父は娘が5歳のときに、一緒にゴルフを始めた
勝臣さんは会社経営者で、平日は仕事をしている。フルでのツアー帯同は不可能。だが、毎年GWに開催のワールドレディスチャンピオンシップサロンパスカップでは、練習日から会場に駆け付けられる。昨年大会の初日。いきなり、大会コースレコードの64をマークして単独首位に立った山下美夢有は言った。
「何かを変えたわけではなく、しいてあげればスウィングのリズムに細心の注意を払いました。練習場と同じリズムでスウィングをする。トップで少し間を取ったらショットの精度が上がりましたった」
この細心の注意は、勝臣さんからのアドバイスを実践したものだった。結果、前週まで3試合連続予選落ちだった山下のショットは劇的に変化。残り3日も好調を維持し、同大会でメジャー初優勝を飾った。
山下は5歳からゴルフを始め、勝臣さんも同時にクラブを握った。そして、自身が実験的に試した練習やトレーニング法を娘に勧めてきた。山下も勝臣さんの教えを信じ、順調に成長。小学、中学、高校と数々のタイトルを獲得し、19年のプロテストにも一発合格を果たした。ツアールーキーの20年夏には、勝臣さんが約300万円の弾道計測器「トラックマン」を購入。山下の進化に繋げた。
ジュニア時代とは違い、離れている時間も多くなった。だが、その分、気づくこともあるようだ。昨年、山下がサロンパスカップで優勝後、取材陣に囲まれると、勝臣さんは「(山下のスウィングを)実際に見てタイミングが速くなっていたので、トップで少しの間を取るようにと確かに言いました。ずっと見てきたスウィングなので、ズレがあったらすぐに分かりますし、修正できますね」と言った。
父のアドバイスのおかげで年間女王に輝いた!
山下は昨年6月の宮里藍サントリーレディスで2勝目を飾って以降、ツアー史上3位の13試合連続トップ10入り。安定したプレーを続けたが、同10月のNOBUTA GROUPマスターズGCレディースで予選落ちした。その際は「自分ではどうにも修正できなくなりました」と嘆いていた。ラウンド後は会場から程近い兵庫・六甲国際GCの練習場でボールを打ち続けた。
勝臣さんは「(スウィング軌道の)イン・トウ・インが強くなっているので、スウィングアークを大きくして振りなさい」とアドバイス。たちまち調子を取り戻した山下は、優勝で年間女王を決めた伊藤園レディス最終日、実感を込めて言った。
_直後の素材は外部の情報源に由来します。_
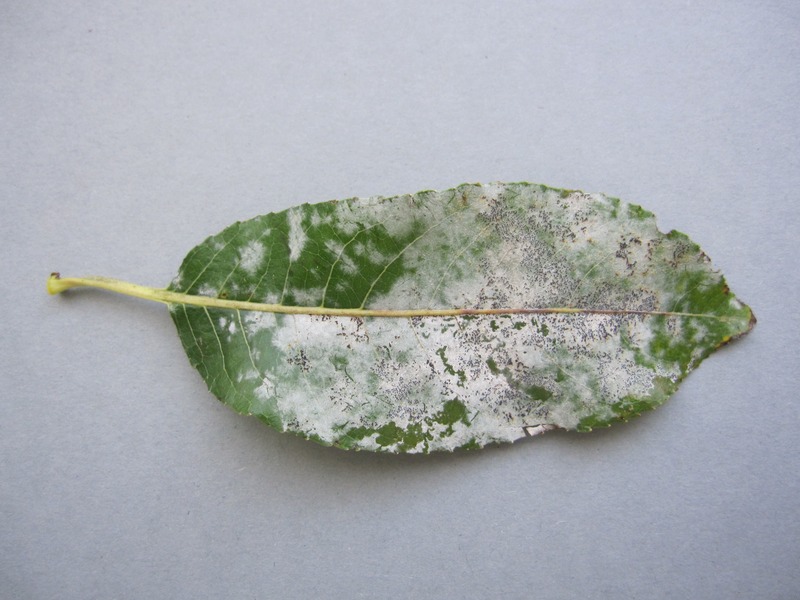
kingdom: Fungi
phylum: Ascomycota
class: Leotiomycetes
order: Helotiales
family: Erysiphaceae
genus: Erysiphe
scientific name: Erysiphe adunca
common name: Willow mildew
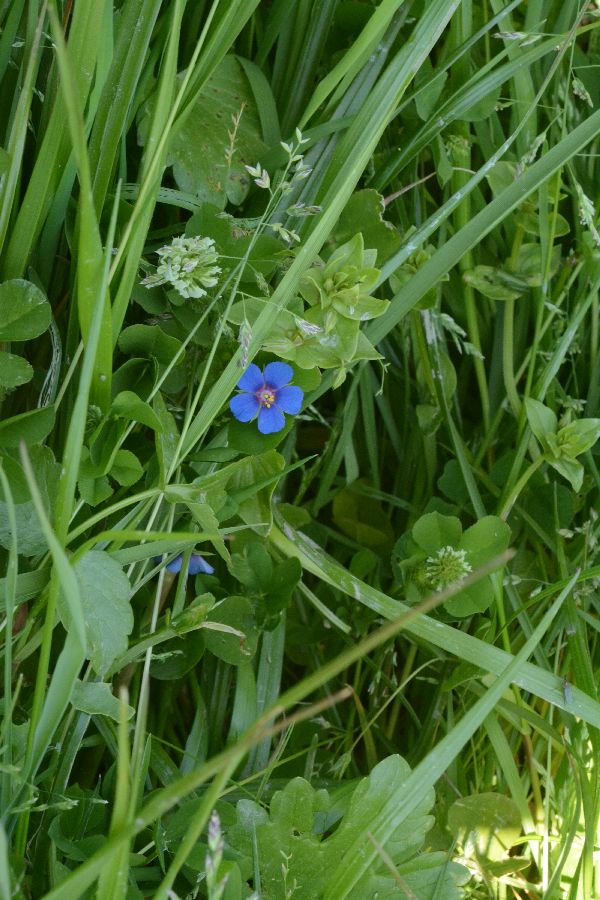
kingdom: Plantae
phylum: Tracheophyta
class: Magnoliopsida
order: Ericales
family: Primulaceae
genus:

「あの日、父と2人で練習をしました。それが一番心に残っていますし、教えてもらえたことが次の試合でも自信になりました」
昨季は終盤になると、勝臣さんは木曜、もしくは金曜から会場にいた。母・有貴さんは、その理由を「(勝臣さんが)いると安心するみたいで、『来てほしい』と言うので」と、それが山下の望みだったことを明かした。
だが、山下家では大学生で長男の勝将さん、高校生で次女の蘭さんもゴルフをしている。勝臣さんは2人のコーチでもあり、昨季ほど山下に時間を取れない状況にある。それでも、調子を落とした時には現場で駆け付けることだろう。ともに歩み、年間女王になった長女に“魔法”をかけ、蘇らせるために。